None of the differences are significant. From this evaluation, one can gather that the systems have similar coverage of the Wikipedia articles.

Manual Evaluation: While ROUGE serves as a rough measure of coverage, we were interested in gathering more fine-grained information on the informativeness of each system. We performed an additional manual evaluation that assesses the recall of important events for each system.

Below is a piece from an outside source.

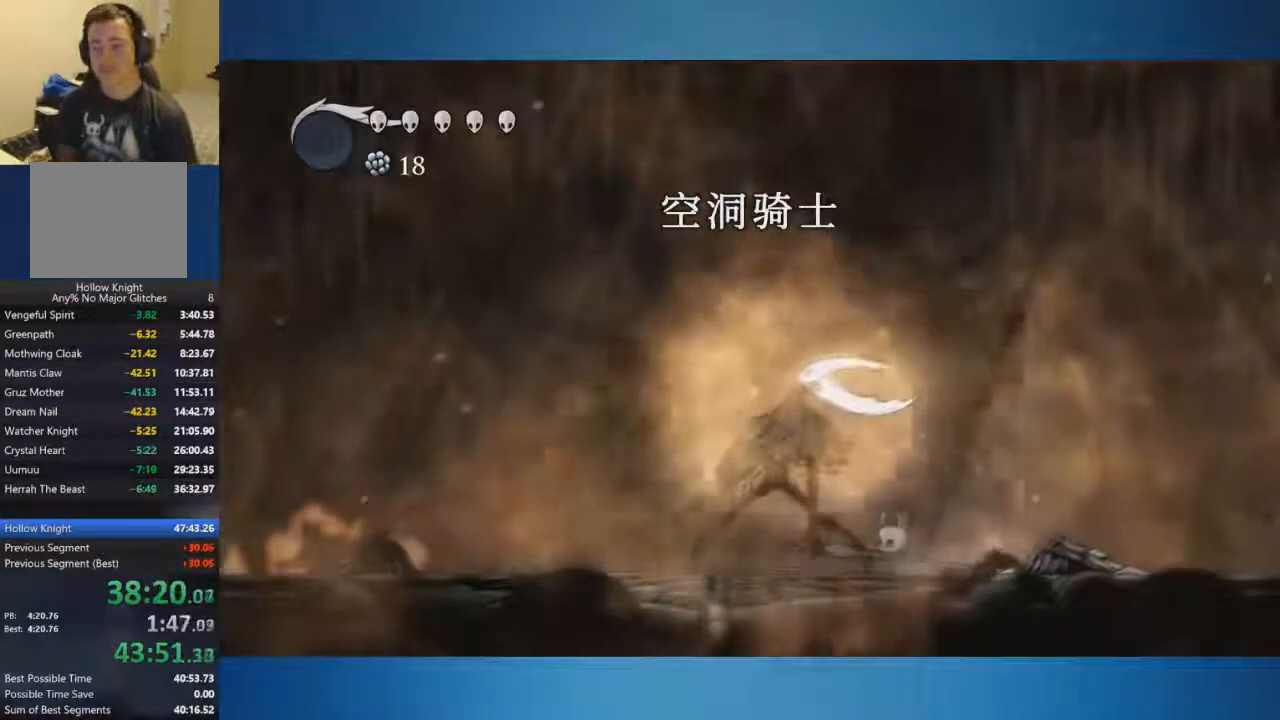
{"buttons": [], "left_stick": "center", "right_stick": "center", "events": []}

We first identified which events were most important in a news story. Because reading 300 articles per topic is impractical, we asked AMT workers to read a Wikipedia article on the same topic and then identify the three most important events and the five most important secondary events. We aggregated responses from ten workers per topic and chose the three most common primary and five most common secondary events.

One of the authors then manually identified the presence of these events in the hierarchical summaries, the timelines and the flat MDS summaries. Below we show event recall (the percentage of the events that were mentioned).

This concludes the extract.